Week 10: Creative Communities

Today:

  • making contributions to an open source software project!

This week’s social software: Documentation, Codes of Conduct and Contributing to Open Source software projects

Example projects

Darius Kazemi’s Corpora

ml5.js

p5.js

Resources

Install Git

  1. Download and install git.
  2. Open your shell (see shell workflow video). Configure your git username using the following commands
git config --global user.name "Your Name"
git config --global user.email "email@example.com"

You can find more details at GitHub help as well as this video walkthrough.

You may be prompted to create a Personal Access Token.

Fork Repo

You have two options here. You can fork Corpora repo directly or the “Open Source Studio” fork of Corpora. The latter option allows you to experiment with making a pull request that flows through our class before heading “upstream” to Corpora itself. Instructions for how to fork are on the GitHub guide.

Fork Button on Github

Clone the Repo

  1. Now you’ll want to clone your fork of the repo. Open to your shell, navigate to a directory where you’d like to store the files locally, and type:
git clone https://github.com/yourgithubname/corpora.git

This video has more details about cloning a repo.

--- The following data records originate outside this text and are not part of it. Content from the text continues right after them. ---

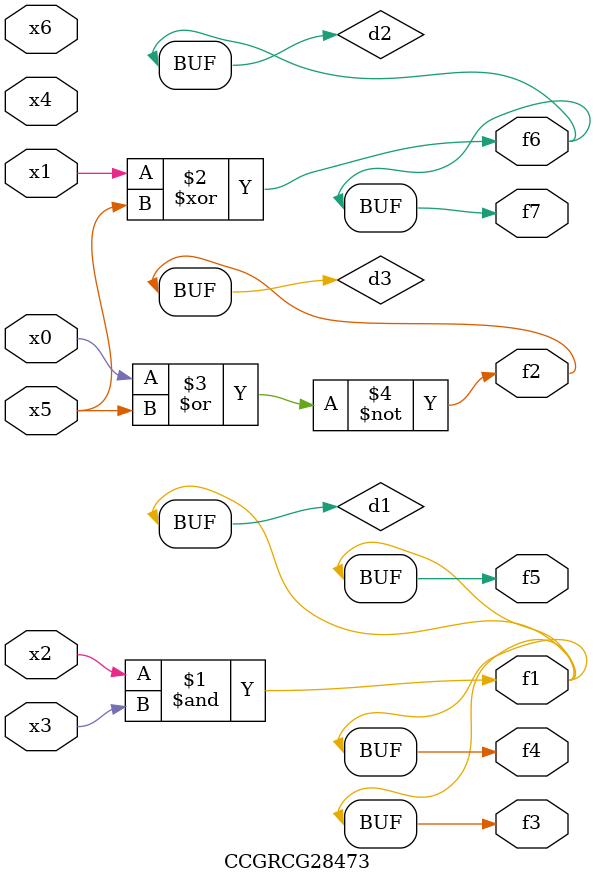
<source format=v>
module CCGRCG28473(
	input x0, x1, x2, x3, x4, x5, x6,
	output f1, f2, f3, f4, f5, f6, f7
);

	wire d1, d2, d3;

	and (d1, x2, x3);
	xor (d2, x1, x5);
	nor (d3, x0, x5);
	assign f1 = d1;
	assign f2 = d3;
	assign f3 = d1;
	assign f4 = d1;
	assign f5 = d1;
	assign f6 = d2;
	assign f7 = d2;
endmodule

</source>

  1. cd (change directory) into the repo.
cd corpora

Write your contribution

Now you can open the “corpora” project in any text editor, add a new file, edit files, etc.

Set nano as your editor for the command line

This only needs to be done once.

git config --global core.editor "nano"

Commit your changes

Now it’s time to “add” and “commit” the work you’ve done. This video tutorial has some more details about git add and git commit.

git add to stage your changes.

You can choose the files you want to add or just use . to add all of your changes.

For a specific file:

git add path/to/files/file.json

For a specific directory:

git add path/to/files/

For all files:

git add .

git commit to commit your changes.

For small / trivial fixes, you can use the -m argument to add a message.

git commit -m "message about this commit"

It’s good practice, however, to use git commit only and launch a text editor for writing a more detailed message.

git commit

You could accidentally open up Vim, a powerful but not-beginner-friendly text editor, if you haven’t set your editor in the command line. Type your message here and then to get out of this, press escape, then type :wq (colon and the letters w and then q) and hit enter.

If you’ve set nano as your editor, you can save and quit with the commands we’ve covered previously in week 5. (Ctrol-O saves, Ctrl-X quits).

Here are details for how to associate text editors with git. For Visual Studio Code the command is:

git config --global core.editor "code --wait"

Push your code to GitHub.

Now that you’ve finished your work, you can push the code to your fork of Corpora. One way to do this is:

git push origin master

While the above is adequate I sometimes prefer to push it to a new branch on GitHub with a name related to my changes.

git push origin master:name-of-my-branch

This takes the local master branch and pushes it to name-of-my-branch on GitHub.

Make a pull request

  1. Open your fork on GitHub in your browser.
  2. You should see a new button “Compare and Pull Request” referencing your branch name.
  3. Select “Compare and Pull Request”
  4. Write comments about your changes.
  5. Select “Create Pull Request”

Homework

Open Source Data Assignment

Based on the work you’ve done in in class today, submit your own contribution to Corpora.

Attention, if you choose number 1 below, please submit this to Lee’s fork! Then we can later merge with the main.

Pick one of the below (just one! not all!)

  1. Contribute to Corpora (see instructions below).
  2. Create your own open source dataset in a new repository on GitHub.
  3. Make a contribution to another Open Source repository focused on data.

Instructions for Corpora Contribution

Note that this assignment can be completed any number of ways. The instructions below are for submitting a pull request using git and the command line. You are also welcome to the GitHub web interface or any other tool that you want to experiment with.

In addition to the instructions below, you might also find this egghead course useful background: How to Contribute to an Open Source Project on GitHub

Research an open source software project and community

Find the web home of open source software you are interested in. Find the web-based locations where it’s developed (a GitHub repo, mailing list, forum, etc).

Address all of the following, and anything else you can say about how the software is made and how you might be able to contribute to it, if possible:

What is the software? What does it do and who does it serve?

Check out the issues, mailing list, forum, etc. Is there a code of conduct and/or a Contributing document?

What is the license for the software?

Who created/creates this software? Is it under active development? Who are the maintainers of the software? what is expected of contributors? Write about where in its lifecycle this project: is it a new project or long-developed one (or in between)?

Where is the contribution work done? (GitHub issues, pull requests, mailing list discussions, etc?)

What kind of help do they need?

What questions do you have (programming languages, test environment, how to set up installation environment)?

If you were going to contribute, what kinds of support or contribution do you think you might be able to help with?